Oh je: Die Draufsicht fehlt
In Sachen Taktik und Komplexität soll Dragon Age 2 seinem Vorgänger in nichts nachstehen. Im Gegenteil: Bioware legt sogar noch eine Schippe drauf, etwa bei den Gegnertypen. So gibt es nun ähnlich wie in Diablo 2spezielle Anführer, die ihre Schergen stärker machen oder sie heilen. Wieder andere Monster versuchen unserer Gruppe in den Rücken zu fallen, um schurkentypisch kritische Treffer zu landen oder unseren nahkampfschwachen Magiern zu schaden.
Damit die Taktikscharmützel nicht in Fummelei ausarten, bietet Dragon Age 2 den aus dem Vorgänger bekannten Verhaltenseditor, in dem wir bis ins kleinste Detail festlegen, wie unsere Teammitglieder in bestimmten Situationen zu reagieren haben. Fällt zum Beispiel die Lebenskraft unseres Kriegers unter die Marke von 20 Prozent, soll er automatisch zum Heiltrank greifen. Auch die vorgefertigten Setups (zum Beispiel aggressiv, defensiv oder passiv) sind wieder dabei. Allerdings fällt die aus dem Vorgänger bekannte Vogelperspektive der Schere zum Opfer. Bislang veröffentlichte Videos aus der PC-Fassung zeigten bereits, dass sich die Kamera zwar stufenlos herauszoomen lässt, nicht aber bis ganz »hinauf«, wie wir das aus Origins kennen und lieben.
Technisch auf dem Stand von Origins
Thema Technik. In Dragon Age 2 arbeitet Biowares hauseigene Eclipse-Engine, die bereits im ersten Teil zum Einsatz kam. Kein Wunder, denn anders wäre das Team wohl kaum in der Lage gewesen, die Fortsetzung derart zügig zu entwickeln. Dass das Grafikgerüst nicht mehr ganz taufrisch ist, sieht man vor allem den Texturen und der generellen Detailarmut an. Um dem entgegenzuwirken, greift Bioware zu einem Trick: Dragon Age 2 bekommt eine ungewöhnliche, geradezu abstrakte Optik, in der rotgraue Töne dominieren, die Landschaften bewusst steril ausfallen und harte Kontraste gezielte Akzente setzen. Durch diesen fast artifiziellen Look wollen die Entwickler unseren Blick weg von verspielten Landschaftsdetails hin zum Wesentlichen lenken: auf die Charaktere.
Um den Effekt noch zu verstärken, bekamen die Figuren zusätzliche Polygone spendiert, was vor allem den Gesichtern zugute kommt.
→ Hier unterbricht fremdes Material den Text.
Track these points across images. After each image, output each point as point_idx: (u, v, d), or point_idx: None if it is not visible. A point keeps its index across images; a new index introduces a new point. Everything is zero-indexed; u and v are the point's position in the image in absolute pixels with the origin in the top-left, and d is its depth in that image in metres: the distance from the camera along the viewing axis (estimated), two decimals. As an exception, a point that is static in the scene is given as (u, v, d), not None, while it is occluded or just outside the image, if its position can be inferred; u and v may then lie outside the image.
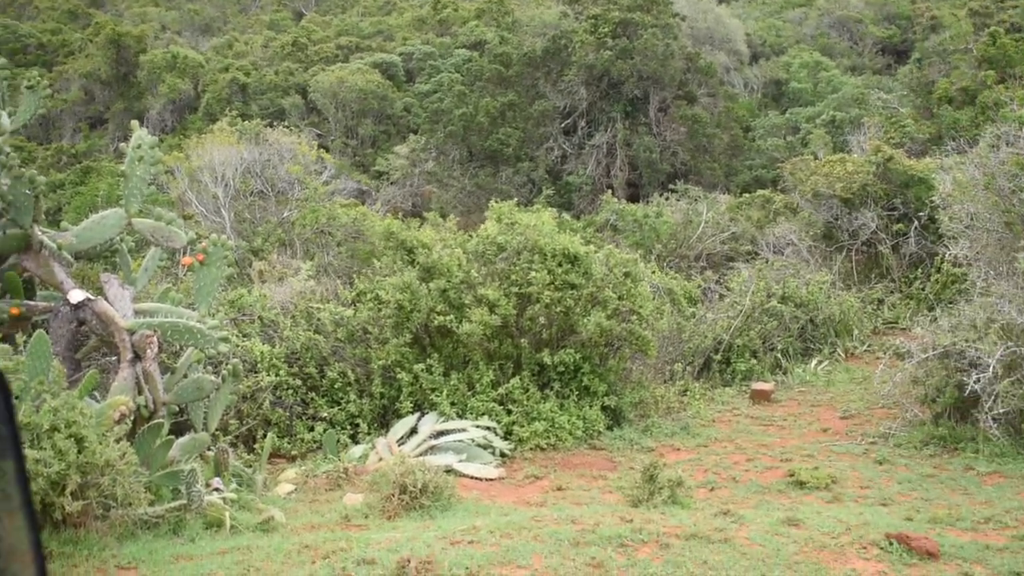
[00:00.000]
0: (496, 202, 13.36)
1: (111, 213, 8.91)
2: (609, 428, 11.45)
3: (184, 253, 10.50)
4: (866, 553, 6.10)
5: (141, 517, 6.77)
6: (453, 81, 36.58)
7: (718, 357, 14.62)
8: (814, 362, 14.90)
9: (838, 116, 30.40)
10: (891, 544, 6.16)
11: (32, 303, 8.71)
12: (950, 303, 13.56)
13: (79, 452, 6.22)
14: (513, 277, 11.56)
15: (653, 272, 15.32)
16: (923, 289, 17.03)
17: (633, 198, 27.45)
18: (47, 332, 7.83)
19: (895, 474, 9.44)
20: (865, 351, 15.55)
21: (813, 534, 6.49)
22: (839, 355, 15.30)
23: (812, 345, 15.53)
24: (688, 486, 8.29)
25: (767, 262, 17.92)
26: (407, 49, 43.71)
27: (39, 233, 8.40)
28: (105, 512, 6.52)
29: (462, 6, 49.31)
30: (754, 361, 14.63)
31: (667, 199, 23.68)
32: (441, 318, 11.30)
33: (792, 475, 9.29)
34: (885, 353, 13.70)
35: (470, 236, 12.63)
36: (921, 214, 17.76)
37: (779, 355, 14.93)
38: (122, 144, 9.37)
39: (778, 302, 15.35)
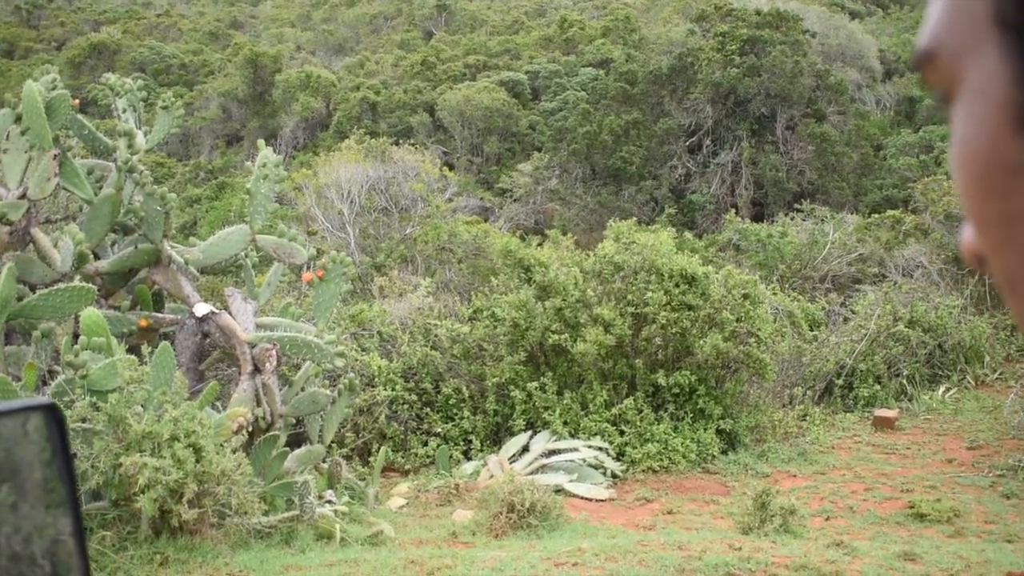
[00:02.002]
0: (616, 221, 13.32)
1: (236, 230, 9.21)
2: (724, 452, 11.27)
3: (306, 269, 10.81)
4: (986, 593, 5.85)
5: (255, 526, 6.96)
6: (578, 99, 36.65)
7: (840, 382, 14.23)
8: (942, 389, 14.36)
9: (974, 134, 29.28)
10: (1013, 584, 5.90)
11: (159, 315, 9.07)
12: (1090, 331, 12.90)
13: (197, 461, 6.44)
14: (629, 297, 11.51)
15: (774, 293, 15.03)
16: (1062, 316, 16.22)
17: (758, 217, 27.00)
18: (172, 343, 8.15)
19: (1023, 510, 9.03)
20: (996, 379, 14.89)
21: (930, 570, 6.25)
22: (968, 383, 14.69)
23: (940, 372, 14.96)
24: (802, 515, 8.08)
25: (895, 285, 17.36)
26: (533, 67, 43.99)
27: (168, 248, 8.74)
28: (220, 520, 6.73)
29: (588, 25, 49.40)
30: (878, 387, 14.17)
31: (792, 219, 23.20)
32: (556, 337, 11.32)
33: (912, 507, 8.97)
34: (1017, 382, 13.15)
35: (588, 255, 12.63)
36: (1062, 237, 16.96)
37: (904, 381, 14.43)
38: (248, 163, 9.69)
39: (905, 326, 14.84)
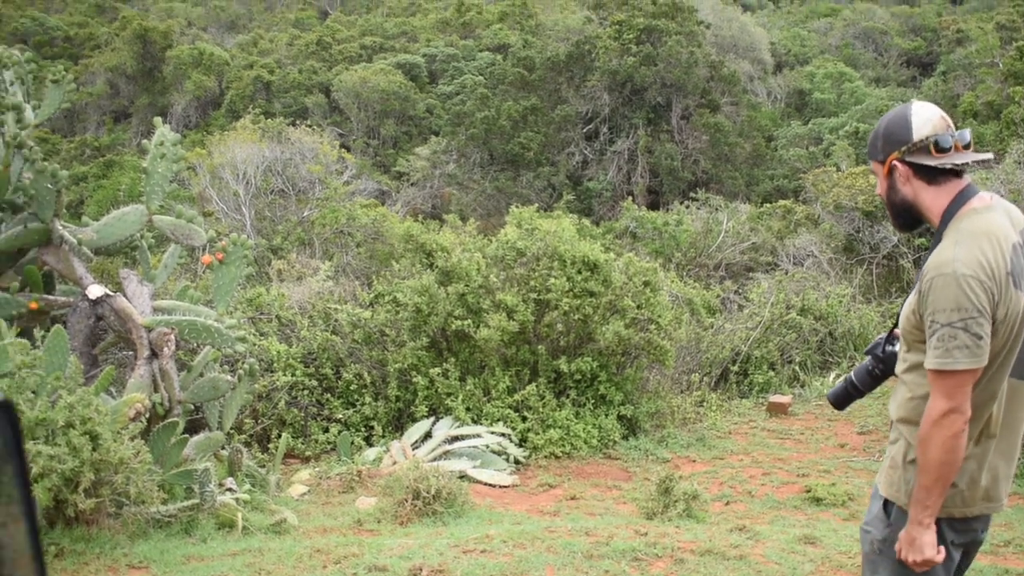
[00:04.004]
0: (516, 207, 13.31)
1: (132, 210, 8.90)
2: (624, 438, 11.38)
3: (204, 251, 10.52)
4: (883, 574, 6.01)
5: (154, 516, 6.75)
6: (476, 84, 36.67)
7: (735, 368, 14.51)
8: (832, 375, 14.76)
9: (861, 128, 30.23)
10: (909, 566, 6.06)
11: (51, 297, 8.72)
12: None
13: (93, 449, 6.21)
14: (532, 283, 11.51)
15: (672, 281, 15.24)
16: (944, 305, 16.84)
17: (653, 205, 27.39)
18: (65, 327, 7.84)
19: (912, 493, 9.33)
20: (884, 366, 15.36)
21: (830, 553, 6.41)
22: (858, 369, 15.13)
23: (831, 358, 15.39)
24: (703, 499, 8.21)
25: (787, 273, 17.80)
26: (430, 50, 43.77)
27: (60, 228, 8.40)
28: (118, 510, 6.51)
29: (486, 9, 49.38)
30: (772, 373, 14.50)
31: (687, 207, 23.59)
32: (459, 322, 11.25)
33: (809, 491, 9.19)
34: (904, 369, 13.56)
35: (489, 240, 12.59)
36: (944, 229, 17.61)
37: (797, 368, 14.80)
38: (144, 141, 9.38)
39: (797, 314, 15.21)
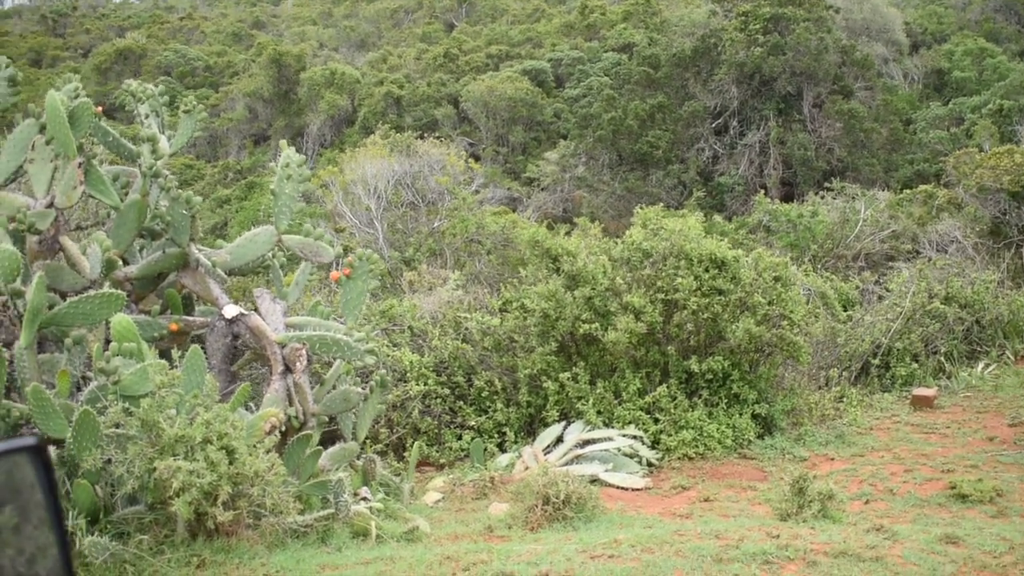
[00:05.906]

Die Dialoge mit ihren wechselnden Kameraperspektiven und Großaufnahmen wirken nun ein ganzes Stück lebensechter und damit emotionaler als beim Vorgänger. Ein weiterer positiver Nebeneffekt: Durch seinen künstlerischen Ansatz hebt sich Dragon Age 2 stark von allen anderen Fantasy-Spielen ab. »Wer einen Screenshot sieht, weiß sofort, dass es sich um Dragon Age handelt«, grinst David. Dass die Serie ansonsten technisch weitgehend stagniert, hat auch einen Vorteil: Die Hardware-Vorrausetzungen werden nicht merklich ansteigen.
Ein Ausblick...
Was also geschieht mit der Dragon Age-Serie? Ja, das Tempo legt zu. Ja, die Kämpfe werden actionreicher. Und ja, die Geschichte folgt einer ungewöhnlichen Erzählweise. Dass dadurch die Seele des Spiels verloren geht, wagen wir aber zu bezweifeln. Im Gegenteil: Bioware geht das Projekt mit Vorsicht und Respekt an, feilt lediglich an den Kanten, macht das Spielgefühl flüssiger und die Identifikation mit dem Helden einfacher. Glaubt man Bioware - und diesen Vertrauensbonus hat sich das Studio verdient - wird Dragon Age 2 dadurch ein weit intensiveres Rollenspiel-Erlebnis als sein bereits grandioser Vorgänger. »Die Fans sollen uns nicht blind vertrauen, nur weil wir Bioware sind«, sagt David Gaider. Wir holen abermals tief Luft. Diesmal jedoch voller Vorfreude.